(Beginning of Records to use)
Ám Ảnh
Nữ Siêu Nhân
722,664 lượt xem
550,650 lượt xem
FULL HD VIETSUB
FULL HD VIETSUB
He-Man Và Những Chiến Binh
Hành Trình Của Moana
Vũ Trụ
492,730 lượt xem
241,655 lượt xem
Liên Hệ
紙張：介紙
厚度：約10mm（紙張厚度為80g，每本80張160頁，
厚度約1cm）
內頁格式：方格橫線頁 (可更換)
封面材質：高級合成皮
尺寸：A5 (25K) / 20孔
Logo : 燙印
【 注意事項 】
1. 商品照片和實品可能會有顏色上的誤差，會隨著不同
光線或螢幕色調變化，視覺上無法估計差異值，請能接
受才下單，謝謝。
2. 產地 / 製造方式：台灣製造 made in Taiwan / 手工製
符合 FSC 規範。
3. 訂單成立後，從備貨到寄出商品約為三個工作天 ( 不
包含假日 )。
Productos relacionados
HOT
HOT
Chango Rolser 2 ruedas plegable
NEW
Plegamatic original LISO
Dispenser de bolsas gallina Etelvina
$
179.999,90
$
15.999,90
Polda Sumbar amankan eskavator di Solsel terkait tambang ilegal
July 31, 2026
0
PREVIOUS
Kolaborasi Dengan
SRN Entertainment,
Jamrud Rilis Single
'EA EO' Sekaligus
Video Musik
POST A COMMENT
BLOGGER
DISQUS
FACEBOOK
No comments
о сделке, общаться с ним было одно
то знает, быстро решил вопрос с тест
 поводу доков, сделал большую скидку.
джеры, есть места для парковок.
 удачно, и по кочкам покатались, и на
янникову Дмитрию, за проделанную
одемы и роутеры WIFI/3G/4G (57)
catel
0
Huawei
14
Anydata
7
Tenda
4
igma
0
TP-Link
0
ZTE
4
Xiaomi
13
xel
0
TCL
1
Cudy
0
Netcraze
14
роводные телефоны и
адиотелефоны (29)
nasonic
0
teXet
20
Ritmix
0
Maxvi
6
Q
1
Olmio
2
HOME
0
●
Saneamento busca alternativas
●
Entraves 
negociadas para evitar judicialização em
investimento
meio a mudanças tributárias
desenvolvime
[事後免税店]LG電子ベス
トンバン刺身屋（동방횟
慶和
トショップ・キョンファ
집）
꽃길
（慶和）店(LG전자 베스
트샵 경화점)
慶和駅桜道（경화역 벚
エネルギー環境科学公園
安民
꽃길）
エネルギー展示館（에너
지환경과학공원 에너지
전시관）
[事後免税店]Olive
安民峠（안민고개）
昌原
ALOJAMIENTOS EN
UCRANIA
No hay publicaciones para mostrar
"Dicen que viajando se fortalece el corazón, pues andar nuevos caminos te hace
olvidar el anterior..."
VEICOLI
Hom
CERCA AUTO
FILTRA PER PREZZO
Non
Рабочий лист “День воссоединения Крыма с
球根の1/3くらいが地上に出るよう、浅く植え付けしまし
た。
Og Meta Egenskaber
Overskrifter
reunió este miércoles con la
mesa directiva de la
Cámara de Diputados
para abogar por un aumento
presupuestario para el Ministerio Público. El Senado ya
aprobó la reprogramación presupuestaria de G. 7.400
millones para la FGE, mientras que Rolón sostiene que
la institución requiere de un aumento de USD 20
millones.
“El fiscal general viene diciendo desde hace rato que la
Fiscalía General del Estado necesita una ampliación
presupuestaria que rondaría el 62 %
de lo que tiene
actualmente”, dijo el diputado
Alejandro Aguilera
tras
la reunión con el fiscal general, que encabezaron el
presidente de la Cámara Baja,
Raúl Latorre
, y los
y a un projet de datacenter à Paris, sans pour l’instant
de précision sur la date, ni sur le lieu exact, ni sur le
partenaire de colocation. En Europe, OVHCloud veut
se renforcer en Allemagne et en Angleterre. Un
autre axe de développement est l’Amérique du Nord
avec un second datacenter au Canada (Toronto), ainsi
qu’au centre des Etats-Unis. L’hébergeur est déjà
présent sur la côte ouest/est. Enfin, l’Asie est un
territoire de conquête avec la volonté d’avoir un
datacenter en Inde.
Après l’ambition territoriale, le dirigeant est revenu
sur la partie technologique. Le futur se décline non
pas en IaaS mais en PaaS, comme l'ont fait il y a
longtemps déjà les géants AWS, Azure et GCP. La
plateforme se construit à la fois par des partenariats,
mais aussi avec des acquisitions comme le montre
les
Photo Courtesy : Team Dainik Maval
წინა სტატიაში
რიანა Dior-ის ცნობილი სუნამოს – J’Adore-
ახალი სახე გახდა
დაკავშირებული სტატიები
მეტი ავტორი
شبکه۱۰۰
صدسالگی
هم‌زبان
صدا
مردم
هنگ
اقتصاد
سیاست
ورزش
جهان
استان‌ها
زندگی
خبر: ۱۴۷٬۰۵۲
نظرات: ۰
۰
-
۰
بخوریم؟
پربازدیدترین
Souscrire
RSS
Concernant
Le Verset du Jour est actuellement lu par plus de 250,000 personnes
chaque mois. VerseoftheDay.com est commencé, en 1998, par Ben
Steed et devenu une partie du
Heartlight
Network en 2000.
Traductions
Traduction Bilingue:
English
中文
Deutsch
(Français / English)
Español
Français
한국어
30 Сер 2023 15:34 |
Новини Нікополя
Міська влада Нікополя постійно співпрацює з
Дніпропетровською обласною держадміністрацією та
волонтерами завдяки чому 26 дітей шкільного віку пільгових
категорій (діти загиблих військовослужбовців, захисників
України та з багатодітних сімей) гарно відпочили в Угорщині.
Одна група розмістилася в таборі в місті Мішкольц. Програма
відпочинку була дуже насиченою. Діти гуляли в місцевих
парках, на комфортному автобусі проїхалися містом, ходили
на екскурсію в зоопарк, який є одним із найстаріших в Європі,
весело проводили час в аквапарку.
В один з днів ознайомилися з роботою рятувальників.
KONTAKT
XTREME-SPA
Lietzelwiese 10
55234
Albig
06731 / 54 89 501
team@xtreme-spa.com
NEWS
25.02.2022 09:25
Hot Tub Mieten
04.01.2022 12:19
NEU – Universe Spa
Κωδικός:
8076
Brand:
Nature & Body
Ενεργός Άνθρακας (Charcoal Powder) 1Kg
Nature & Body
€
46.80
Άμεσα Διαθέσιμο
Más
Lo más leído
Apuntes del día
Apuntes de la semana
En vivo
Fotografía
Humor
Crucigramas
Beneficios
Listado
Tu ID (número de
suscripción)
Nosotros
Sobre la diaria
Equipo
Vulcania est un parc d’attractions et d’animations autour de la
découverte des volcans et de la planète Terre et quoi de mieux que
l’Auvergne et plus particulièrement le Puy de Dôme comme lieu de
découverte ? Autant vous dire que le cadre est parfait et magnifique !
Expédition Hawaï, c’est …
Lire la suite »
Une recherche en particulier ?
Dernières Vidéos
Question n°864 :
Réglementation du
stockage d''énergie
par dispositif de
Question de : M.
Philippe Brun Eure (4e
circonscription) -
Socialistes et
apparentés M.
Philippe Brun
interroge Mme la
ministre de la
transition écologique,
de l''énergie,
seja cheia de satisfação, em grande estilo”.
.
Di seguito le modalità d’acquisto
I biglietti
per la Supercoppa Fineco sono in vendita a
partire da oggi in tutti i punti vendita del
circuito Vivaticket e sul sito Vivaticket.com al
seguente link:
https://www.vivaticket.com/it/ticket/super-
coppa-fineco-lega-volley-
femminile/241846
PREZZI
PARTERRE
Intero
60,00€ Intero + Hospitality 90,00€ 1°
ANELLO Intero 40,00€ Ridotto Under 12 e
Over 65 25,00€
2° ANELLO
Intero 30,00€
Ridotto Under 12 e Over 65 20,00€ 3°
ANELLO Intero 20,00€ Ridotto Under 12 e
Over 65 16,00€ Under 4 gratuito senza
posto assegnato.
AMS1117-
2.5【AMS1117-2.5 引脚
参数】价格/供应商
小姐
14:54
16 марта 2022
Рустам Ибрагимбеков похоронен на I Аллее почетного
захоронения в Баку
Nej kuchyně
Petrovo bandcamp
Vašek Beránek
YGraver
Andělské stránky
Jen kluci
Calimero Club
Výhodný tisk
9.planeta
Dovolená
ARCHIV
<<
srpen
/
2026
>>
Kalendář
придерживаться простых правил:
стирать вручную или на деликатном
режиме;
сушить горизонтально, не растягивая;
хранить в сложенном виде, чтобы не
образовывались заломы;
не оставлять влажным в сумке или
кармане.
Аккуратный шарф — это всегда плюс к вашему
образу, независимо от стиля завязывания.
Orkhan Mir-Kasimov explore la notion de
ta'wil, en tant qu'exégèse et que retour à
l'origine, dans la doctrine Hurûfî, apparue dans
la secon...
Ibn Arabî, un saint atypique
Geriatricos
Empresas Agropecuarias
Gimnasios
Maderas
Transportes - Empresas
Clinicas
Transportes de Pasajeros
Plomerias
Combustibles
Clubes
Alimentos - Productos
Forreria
(End of Records to use)
▶ **Exercise**
Using the listing above, return word for word each line from the one that has "поводу доков, сделал большую скидку." through the one that has "роводные телефоны и", and no line outside that range.

▶ **Response to the exercise**
 поводу доков, сделал большую скидку.
джеры, есть места для парковок.
 удачно, и по кочкам покатались, и на
янникову Дмитрию, за проделанную
одемы и роутеры WIFI/3G/4G (57)
catel
0
Huawei
14
Anydata
7
Tenda
4
igma
0
TP-Link
0
ZTE
4
Xiaomi
13
xel
0
TCL
1
Cudy
0
Netcraze
14
роводные телефоны и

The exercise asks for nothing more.